One area where Hudson is hesitant to invest is in the "ChatGPT for X" companies – startups that are essentially wrapper companies stitching together pre-existing technologies. He believes these companies lack innovation, and his imagination hasn’t provided an answer as to how they can differentiate themselves.

"I might regret that," Hudson said, "but I think I would just say, my imagination didn’t provide the answer."

The Portfolio Approach

Jason Lemkin, founder of SaaStr, also has reservations about investing in pure-play AI startups. He believes there’s no rush to invest and instead focuses on adding an AI component to his existing portfolio companies.

"I’m not sure there is a rush, but I could be wrong," Lemkin said.

The Late-Stage Investor’s Perspective

Cathy Gao, partner at Sapphire Ventures, takes a more patient approach. As a late-stage investor, she has the luxury of time to make informed decisions about her investments.

"It’s all about getting a lay of the land in terms of all the different companies," Gao said, "waiting and seeing which ones pop. Is it going to be one company taking all or a long-tail of companies that accrue value?"

The Defensibility Conundrum

For investors like Hudson and Lemkin, the uncertainty surrounding defensibility adds an extra layer of due diligence to their investment decisions. In the early stages of company building, it can be challenging to prove the uniqueness and sustainability of a particular technology or business model.
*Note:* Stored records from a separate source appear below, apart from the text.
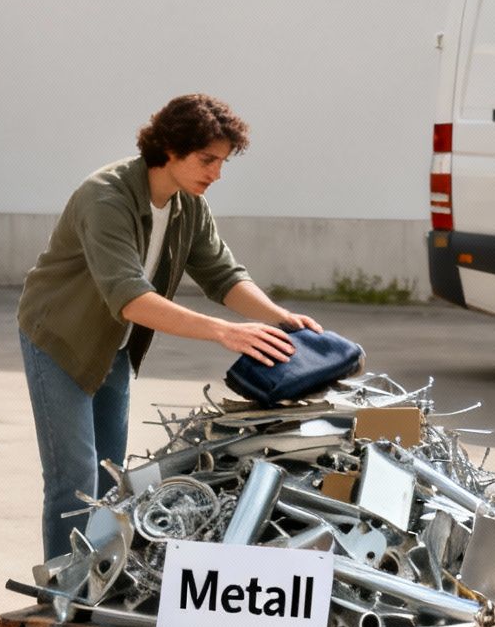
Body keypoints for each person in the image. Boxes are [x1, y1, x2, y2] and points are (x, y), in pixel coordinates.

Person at [16, 94, 322, 560]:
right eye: (207, 160)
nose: (216, 173)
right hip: (59, 338)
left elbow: (223, 275)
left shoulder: (187, 205)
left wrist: (278, 317)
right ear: (171, 149)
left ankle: (96, 583)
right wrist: (224, 332)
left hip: (112, 346)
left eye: (221, 162)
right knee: (74, 479)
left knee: (110, 476)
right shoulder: (106, 196)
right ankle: (59, 596)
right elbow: (131, 298)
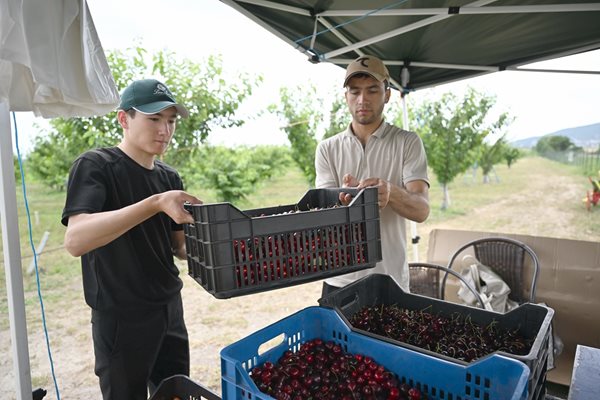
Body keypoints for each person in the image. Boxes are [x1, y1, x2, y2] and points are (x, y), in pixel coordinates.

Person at [61, 79, 203, 400]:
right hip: (122, 317)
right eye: (154, 119)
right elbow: (76, 240)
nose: (165, 130)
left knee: (175, 392)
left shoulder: (169, 178)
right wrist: (154, 204)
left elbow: (178, 248)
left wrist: (219, 241)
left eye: (171, 120)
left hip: (169, 308)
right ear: (124, 119)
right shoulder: (96, 166)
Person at [315, 55, 430, 295]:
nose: (362, 99)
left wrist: (391, 192)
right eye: (354, 91)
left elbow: (421, 210)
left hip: (390, 281)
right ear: (345, 96)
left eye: (372, 90)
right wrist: (343, 200)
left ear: (387, 94)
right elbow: (322, 217)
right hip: (339, 282)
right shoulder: (327, 148)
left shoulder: (407, 142)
A Watershed Moment for AI Investments

Navin Chaddha, managing director at Mayfield Fund, sees the current hype cycle as a watershed moment for AI investments. With around 30 investments in the space over the last seven years, Chaddha believes it’s time to double down on this promising area.

"We’re seeing a lot of innovation happening in the space," Chaddha said. "We’re excited about the potential for companies to scale and create value."

New Entrants to the Market

The current AI hype cycle has also attracted new entrants to the market, including OpenAI’s latest developments. While these innovations are promising, they also raise concerns about the pace of innovation and the competition in this space.

Conclusion

As the AI investment landscape continues to evolve, venture capitalists must navigate complex decisions around defensibility, innovation, and scalability. Whether it’s a cautious approach or a more aggressive one, investors will need to stay informed and adaptable in order to succeed in this rapidly changing environment.